If one device can pinpoint the moment in which wellness transitioned from a preference to a retail necessity, it would be the Apple Watch. We look into what Apple, along with tech companies like Google and Microsoft, have in store for consumer healthcare, and how it is changing the retail landscape for health and wellness.

The health tech revolution is here, and many of your best shoppers are wearing it, linking to it and receiving their physician-provided diagnoses through it.

Technology companies including Apple, Google and Microsoft are aggressively extending their core services to provide for one of the most important lifestyle interests of shoppers today: wellness. And by developing new innovations in health – a space formerly owned by big pharmaceutical companies – they are about to change the industry for good.

Which raises a key opportunity for retailers, where shoppers buy their big pharma products: How will they link their offerings to these new tech-provided services – to advance beyond merely selling good health and reinforcing their wellness positions among these tech giants?

Exercise trackers were just the start of it. Among the latest developments:

  • Apple: The FDA in 2018 cleared two Apple Watch features: an electrocardiogram and an irregular heart rhythm detector.
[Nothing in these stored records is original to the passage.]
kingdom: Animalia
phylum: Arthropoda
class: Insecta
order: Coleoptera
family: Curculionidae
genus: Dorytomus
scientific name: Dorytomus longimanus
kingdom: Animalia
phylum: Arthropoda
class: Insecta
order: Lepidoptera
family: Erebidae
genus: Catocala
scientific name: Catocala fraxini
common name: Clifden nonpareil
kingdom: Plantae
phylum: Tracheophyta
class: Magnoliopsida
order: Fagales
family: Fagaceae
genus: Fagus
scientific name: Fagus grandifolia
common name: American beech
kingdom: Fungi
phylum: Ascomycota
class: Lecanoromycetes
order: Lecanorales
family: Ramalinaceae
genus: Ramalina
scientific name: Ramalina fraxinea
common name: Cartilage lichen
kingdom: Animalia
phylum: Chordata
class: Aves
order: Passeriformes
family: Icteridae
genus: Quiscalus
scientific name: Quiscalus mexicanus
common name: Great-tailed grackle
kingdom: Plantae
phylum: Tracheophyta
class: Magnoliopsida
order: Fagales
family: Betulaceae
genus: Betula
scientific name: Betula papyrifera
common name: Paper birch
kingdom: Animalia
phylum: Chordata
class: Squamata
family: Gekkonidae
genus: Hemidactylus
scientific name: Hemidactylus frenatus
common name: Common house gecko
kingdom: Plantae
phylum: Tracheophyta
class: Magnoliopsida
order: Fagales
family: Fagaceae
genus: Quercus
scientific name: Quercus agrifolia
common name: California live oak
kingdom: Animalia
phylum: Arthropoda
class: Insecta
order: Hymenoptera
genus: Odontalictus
This coming September, Apple’s WatchOS 6 will include ovulation tracking, an app that alerts to potentially damaging noise levels and fall detection (also on the Watch Series 4).
  • Google: Through its artificial intelligence (AI) company DeepMind, Google parent Alphabet is building an AI system that could alert doctors to dangerous medical conditions, such as kidney disease. If follows a physicians’ alert app called Streams, being tested by clinicians in British hospitals, that uses an algorithm by the UK’s National Health Services to detect kidney injury among patients. Google in time would like to use the app for AI-powered diagnosis in hospital wards, according to reports.
  • Microsoft: Microsoft Healthcare introduced a Healthcare Bot that understands medical terminology and includes a built-in symptom checker for medical staff triaging patients. Hospitals are not the only targets. Medical insurance providers are using the bots so members can look up the status of insurance claims.
  • And the Triumvirate + Apple: In late July, Apple, Google, Microsoft and Amazon entered into an initiative with health insurers and hospitals to provide consumers with easier access to their medical information, including tests, doctors’ visits and medical procedures.

Healthy Tech Means Healthy Retail

Here’s the thing: technology and retail are entwined. So by expanding their own businesses into healthcare, these tech companies have simultaneously been bridging the gap between retail and healthcare, to the point that it is now an easy hop-over.

And healthcare systems have been hopping. Specifically, they are seeking out retail partnerships through which they can enhance, and make more convenient, their own services. Wellness is, indeed, a shopper category.

Taking the Pulse of the Consumer, Literally, Retailers are not Being Left Behind

Health-focused retailers also are working to erase barriers to consumer wellness.

They’re offering apps that check vision (thanks, Warby Parker), as well as virtual physicians (CVS’s MinuteClinic Video Visits). 23andMe has made do-it-yourself DNA tests so popular that kits are now available for dogs . And Amazon in June 2018 entered the online pharmacy business by acquiring PillPack , through which customers can buy medications in pre-made doses.

These efforts raise expectations that all technologies, and all the many retailers and brands that use technology, will accommodate similar needs.

Make no mistake, retailers that do not add health-based, tech-enabled features to their core offerings risk losing more than wellness dollars. Shoppers may direct other spending away from them, as well.

The health-tech movement has not only taken hold, it is firmly embedded in the retail industry.